Even those contrasts between their playing philosophy and personality feed into this. Guardiola evangelises the most extroverted football possible, basing his game on high pressing and high command of the ball, but comes across as more personally introspective, as if always so deeply thinking about the game and how he can reach his ideal. Mourinho has always been the ultra-pragmatist, but his scorpion-and-the-frog natural response to difficulty on the pitch is usually to go as deep as possible and shut everything down in self-protection before then going on the front foot in the media afterwards.

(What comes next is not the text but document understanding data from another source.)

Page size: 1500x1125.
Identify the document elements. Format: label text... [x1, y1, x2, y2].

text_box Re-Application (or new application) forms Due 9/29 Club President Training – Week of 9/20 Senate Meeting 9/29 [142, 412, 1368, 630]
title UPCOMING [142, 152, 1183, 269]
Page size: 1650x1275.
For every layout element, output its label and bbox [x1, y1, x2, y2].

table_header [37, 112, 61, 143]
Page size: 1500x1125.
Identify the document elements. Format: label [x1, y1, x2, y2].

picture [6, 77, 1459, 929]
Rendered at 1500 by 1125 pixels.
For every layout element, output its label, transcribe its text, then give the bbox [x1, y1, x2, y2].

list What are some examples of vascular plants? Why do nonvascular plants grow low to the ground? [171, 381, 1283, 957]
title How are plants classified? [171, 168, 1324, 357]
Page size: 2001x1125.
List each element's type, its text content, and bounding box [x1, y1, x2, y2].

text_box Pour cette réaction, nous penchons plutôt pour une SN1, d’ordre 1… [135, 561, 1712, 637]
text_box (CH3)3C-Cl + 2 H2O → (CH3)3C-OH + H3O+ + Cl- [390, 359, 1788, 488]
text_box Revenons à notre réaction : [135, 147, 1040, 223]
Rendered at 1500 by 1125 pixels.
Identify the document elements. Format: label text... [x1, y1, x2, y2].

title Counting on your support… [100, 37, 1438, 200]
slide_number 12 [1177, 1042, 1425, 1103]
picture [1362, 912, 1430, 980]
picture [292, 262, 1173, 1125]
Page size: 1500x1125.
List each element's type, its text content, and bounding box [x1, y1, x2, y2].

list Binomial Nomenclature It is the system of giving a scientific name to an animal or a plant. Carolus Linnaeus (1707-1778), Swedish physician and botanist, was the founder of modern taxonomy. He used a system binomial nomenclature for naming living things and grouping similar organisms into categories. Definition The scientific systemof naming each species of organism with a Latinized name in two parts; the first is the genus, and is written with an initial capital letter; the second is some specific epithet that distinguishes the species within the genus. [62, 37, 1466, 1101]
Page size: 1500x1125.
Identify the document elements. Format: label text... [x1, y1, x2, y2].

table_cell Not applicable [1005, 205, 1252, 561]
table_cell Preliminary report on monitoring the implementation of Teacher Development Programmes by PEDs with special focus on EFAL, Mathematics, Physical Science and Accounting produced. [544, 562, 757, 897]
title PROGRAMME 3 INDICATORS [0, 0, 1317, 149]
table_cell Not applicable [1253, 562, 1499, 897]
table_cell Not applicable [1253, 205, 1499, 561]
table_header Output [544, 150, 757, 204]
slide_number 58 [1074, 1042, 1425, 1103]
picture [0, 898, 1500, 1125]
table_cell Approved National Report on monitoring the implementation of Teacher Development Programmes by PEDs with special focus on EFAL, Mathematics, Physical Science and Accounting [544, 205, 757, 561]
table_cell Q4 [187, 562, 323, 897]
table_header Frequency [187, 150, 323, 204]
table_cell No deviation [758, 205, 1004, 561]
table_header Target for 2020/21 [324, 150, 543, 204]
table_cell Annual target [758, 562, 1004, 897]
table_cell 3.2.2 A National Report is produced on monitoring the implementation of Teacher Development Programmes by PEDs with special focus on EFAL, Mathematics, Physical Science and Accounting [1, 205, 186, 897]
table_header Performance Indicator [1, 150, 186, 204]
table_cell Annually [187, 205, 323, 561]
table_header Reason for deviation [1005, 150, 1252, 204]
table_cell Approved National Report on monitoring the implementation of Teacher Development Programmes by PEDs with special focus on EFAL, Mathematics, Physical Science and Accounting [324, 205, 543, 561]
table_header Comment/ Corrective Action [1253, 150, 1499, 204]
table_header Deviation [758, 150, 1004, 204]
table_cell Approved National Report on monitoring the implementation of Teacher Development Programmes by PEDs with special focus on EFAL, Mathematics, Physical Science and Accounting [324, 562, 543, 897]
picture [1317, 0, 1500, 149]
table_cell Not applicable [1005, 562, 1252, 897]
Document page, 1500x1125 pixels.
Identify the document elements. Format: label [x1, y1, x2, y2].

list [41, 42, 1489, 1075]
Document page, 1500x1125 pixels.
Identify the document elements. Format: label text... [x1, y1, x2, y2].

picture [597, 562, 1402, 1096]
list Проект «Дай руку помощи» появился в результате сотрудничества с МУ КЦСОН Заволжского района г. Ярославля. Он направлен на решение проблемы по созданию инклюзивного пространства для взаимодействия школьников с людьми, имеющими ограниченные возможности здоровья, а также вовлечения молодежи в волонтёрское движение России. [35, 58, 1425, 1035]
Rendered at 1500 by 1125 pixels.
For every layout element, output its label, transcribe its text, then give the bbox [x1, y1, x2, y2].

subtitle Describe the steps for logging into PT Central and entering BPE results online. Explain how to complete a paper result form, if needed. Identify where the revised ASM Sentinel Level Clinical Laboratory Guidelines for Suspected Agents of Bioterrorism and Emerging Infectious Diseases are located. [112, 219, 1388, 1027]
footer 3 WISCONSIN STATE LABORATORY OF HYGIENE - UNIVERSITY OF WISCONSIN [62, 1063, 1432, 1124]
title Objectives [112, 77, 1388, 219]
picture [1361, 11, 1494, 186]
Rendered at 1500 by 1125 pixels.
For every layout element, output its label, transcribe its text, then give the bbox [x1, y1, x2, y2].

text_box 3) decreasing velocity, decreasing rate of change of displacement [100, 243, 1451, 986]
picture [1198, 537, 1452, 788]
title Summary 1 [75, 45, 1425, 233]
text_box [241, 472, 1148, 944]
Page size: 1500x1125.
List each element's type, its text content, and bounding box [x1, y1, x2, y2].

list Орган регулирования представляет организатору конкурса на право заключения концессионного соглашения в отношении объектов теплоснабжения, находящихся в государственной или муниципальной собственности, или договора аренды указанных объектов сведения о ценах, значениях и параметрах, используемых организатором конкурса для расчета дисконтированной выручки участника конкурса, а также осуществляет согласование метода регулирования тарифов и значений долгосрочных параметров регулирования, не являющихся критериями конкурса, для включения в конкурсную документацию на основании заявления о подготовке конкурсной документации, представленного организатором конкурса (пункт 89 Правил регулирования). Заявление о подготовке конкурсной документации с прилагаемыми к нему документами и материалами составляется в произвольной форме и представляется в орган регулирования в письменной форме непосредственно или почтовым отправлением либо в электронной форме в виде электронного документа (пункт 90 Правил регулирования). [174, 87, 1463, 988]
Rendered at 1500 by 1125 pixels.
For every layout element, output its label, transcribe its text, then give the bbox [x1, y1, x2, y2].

The 1-0 FA Cup defeat to Chelsea was a case study in this, but it is so pointed in general how the two have reacted to similar challenges and the taxing questions that follow. Whereas Mourinho came across as so unnecessarily aggressive in his flash interview with the BBC on Saturday, one of Guardiola’s most notorious media exchanges of the season saw him express some extreme passive-aggressiveness after the 2-1 win over Burnley.
Both have come across so conspicuously abrasive when questioned, and it certainly smashes a few perceptions about Guardiola’s supposedly more urbane persona from when he was winning everything at Barcelona, as Mourinho got involved in a series of battles while at Real Madrid. That, of course, also reflects the fact that it’s a lot easier to be charming when you’re winning, and England so far hasn’t seen some of the regular flashpoints that Antonio Conte got into in Italy - precisely because Chelsea have been performing so well.
It probably says something about modern top-level management, too. To be capable of winning to that degree, it undeniably helps to be an intensely involved obsessive who rages against imperfection. You could even argue it’s one reason why the comparatively more relaxed Carlo Ancelotti has not won that many league titles.
Right now, despite all of that, both Mourinho and Guardiola look some way off winning the league title themselves. United struggle to score when really required, City struggle to defend when really required, again touching on those contrasts.
They now need to respond with more than just difficult interviews, and appeals to their players to do the same things but better. It could reasonably be asked of Mourinho, for example, what he is doing on the training ground to try and improve the scoring rate of his side. Why is it that vibrant young attackers like Marcus Rashford and Anthony Martial have apparently regressed under him?
It could reasonably be asked of Guardiola, meanwhile, why he can’t just make some temporary compromises to this constant pursuit of a football ideal. Because, when it’s not working at 100 per cent, City can often look remarkably and disproportionately fragile.
This is not to say there haven’t been elements to admire about their seasons. Mourinho could yet win two trophies and get back into the Champions League, while some of City’s football has been genuinely sublime, and often the most impressive in the Premier League for the slick choreography of their movement.
The bottom line, though, is that much more should fairly have been expected of both managers. It is underperformance to not challenge for the title. Going into the season, they had the resources, the squads, the aura and managerial talent to do exactly that. The debates about the quality of the personnel have only come later, along with those questions they have reacted with such hostility to.
Either way, both need to show exactly why they are rightfully worth so much as managers, rather than why their signings should be. Don’t get angry. Get even better.